The bottling plant, owned by Accolade (formerly Constellation Wines), is the biggest of a handful around the country that receive wine shipped in vast flexi-tanks and repackage it into bottles and boxes destined for supermarket shelves. The phenomenon of “The Incredible Bulk”, as it has been called, has led to global bulk wine exports rising from 560 million to 1.24 billion litres in a decade, according to Rabobank which published a report on the subject, noting that the main demand comes from Britain, Germany, the United States and China.

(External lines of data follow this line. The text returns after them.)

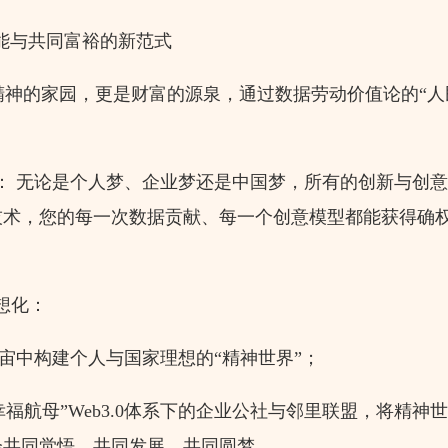
能与共同富裕的新范式
神的家园，更是财富的源泉，通过数据劳动价值论的“人
： 无论是个人梦、企业梦还是中国梦，所有的创新与创
技术，您的每一次数据贡献、每一个创意模型都能获得确
想化：
宙中构建个人与国家理想的“精神世界”；
幸福航母”Web3.0体系下的企业公社与邻里联盟，将精神
会共同觉悟、共同发展、共同圆梦。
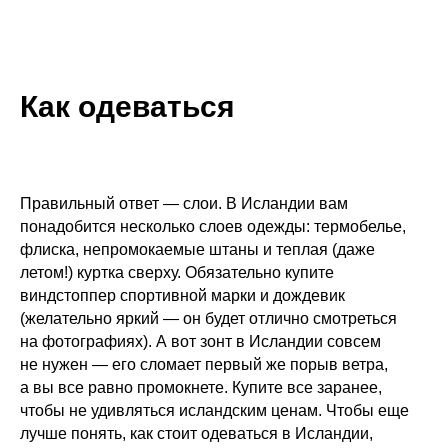
Как одеваться
Правильный ответ — слои. В Исландии вам
понадобится несколько слоев одежды: термобелье,
флиска, непромокаемые штаны и теплая (даже
летом!) куртка сверху. Обязательно купите
виндстоппер спортивной марки и дождевик
(желательно яркий — он будет отлично смотреться
на фотографиях). А вот зонт в Исландии совсем
не нужен — его сломает первый же порыв ветра,
а вы все равно промокнете. Купите все заранее,
чтобы не удивляться исландским ценам. Чтобы еще
лучше понять, как стоит одеваться в Исландии,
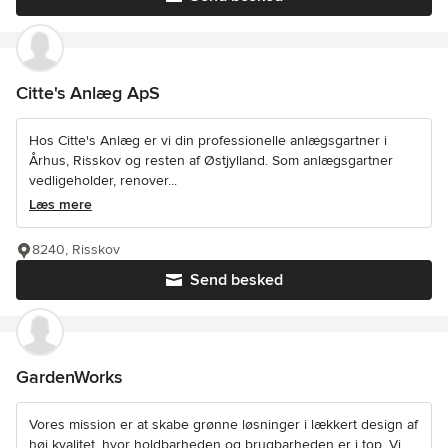
Citte's Anlæg ApS
Hos Citte's Anlæg er vi din professionelle anlægsgartner i
Århus, Risskov og resten af Østjylland. Som anlægsgartner
vedligeholder, renover...
Læs mere
8240, Risskov
Send besked
GardenWorks
Vores mission er at skabe grønne løsninger i lækkert design af
høj kvalitet, hvor holdbarheden og brugbarheden er i top. Vi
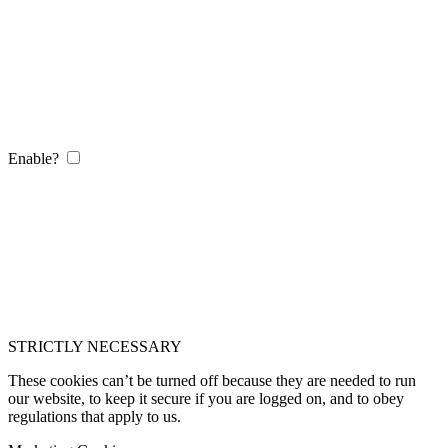
Enable?
STRICTLY NECESSARY
These cookies can’t be turned off because they are needed to run
our website, to keep it secure if you are logged on, and to obey
regulations that apply to us.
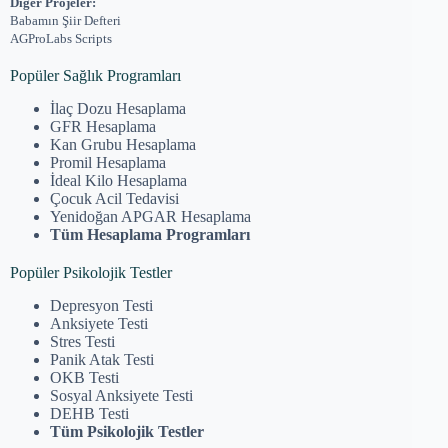
Diğer Projeler:
Babamın Şiir Defteri
AGProLabs Scripts
Popüler Sağlık Programları
İlaç Dozu Hesaplama
GFR Hesaplama
Kan Grubu Hesaplama
Promil Hesaplama
İdeal Kilo Hesaplama
Çocuk Acil Tedavisi
Yenidoğan APGAR Hesaplama
Tüm Hesaplama Programları
Popüler Psikolojik Testler
Depresyon Testi
Anksiyete Testi
Stres Testi
Panik Atak Testi
OKB Testi
Sosyal Anksiyete Testi
DEHB Testi
Tüm Psikolojik Testler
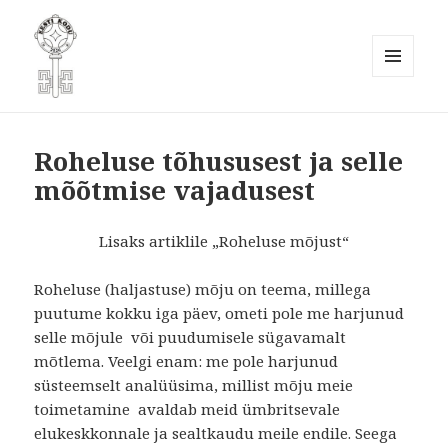
MENÜÜ
JA
Eesti Kodukaunistamise Ühendus
MOODULID
MTÜ
Roheluse tõhususest ja selle
mõõtmise vajadusest
Lisaks artiklile „Roheluse mõjust“
Roheluse (haljastuse) mõju on teema, millega
puutume kokku iga päev, ometi pole me harjunud
selle mõjule või puudumisele sügavamalt
mõtlema. Veelgi enam: me pole harjunud
süsteemselt analüüsima, millist mõju meie
toimetamine avaldab meid ümbritsevale
elukeskkonnale ja sealtkaudu meile endile. Seega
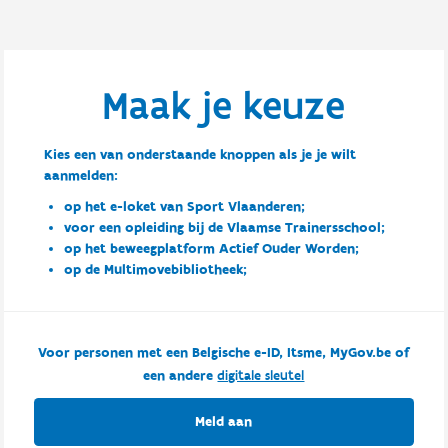
Maak je keuze
Kies een van onderstaande knoppen als je je wilt
aanmelden:
op het e-loket van Sport Vlaanderen;
voor een opleiding bij de Vlaamse Trainersschool;
op het beweegplatform Actief Ouder Worden;
op de Multimovebibliotheek;
Voor personen met een Belgische e-ID, Itsme, MyGov.be of
een andere
digitale sleutel
Meld aan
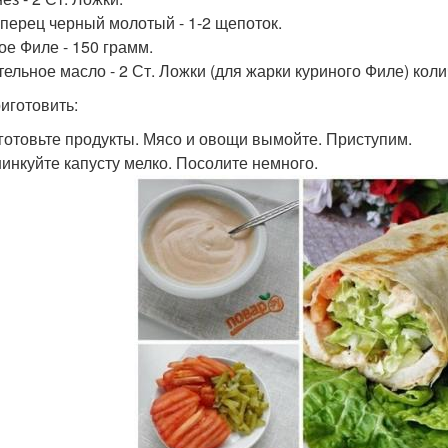
 перец черный молотый - 1-2 щепоток.
ое Филе - 150 грамм.
тельное масло - 2 Ст. Ложки (для жарки куриного Филе) коли
риготовить:
дготовьте продукты. Мясо и овощи вымойте. Приступим.
шинкуйте капусту мелко. Посолите немного.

You can tell if your wine has been bottled on these shores because the label on the back must by law announce it, though it usually does so in minuscule print. Chances are if you buy wine in supermarkets you will have had one. Accolade in Avonmouth bottles not just its own brands (which include Hardy’s and Echo Falls) but also those of Treasury Wine Estates (who own Lindeman’s and Beringer), Sainsbury’s and Morrisons. Last February Asda became the first retailer to own its own UK bottling plant, in Norfolk. Greencroft Bottling in Co Durham packs around 100 million litres a year that go into pub groups as well as retailers. Tesco, which estimates that about a quarter of all the wine it sells has been bottled on these shores, uses a facility near the Manchester Ship Canal in Cheshire. You may have seen its head of wine (a former naval officer) on Gregg Wallace’s Supermarket Secrets standing astride a barge and prodding the large 24,000-litre polypropylene bags in which the stuff arrives, “Look! It’s vacuum-packed so it feels completely solid.” My more acidic colleagues have been teasing him about his “performance on HMS Plonk”.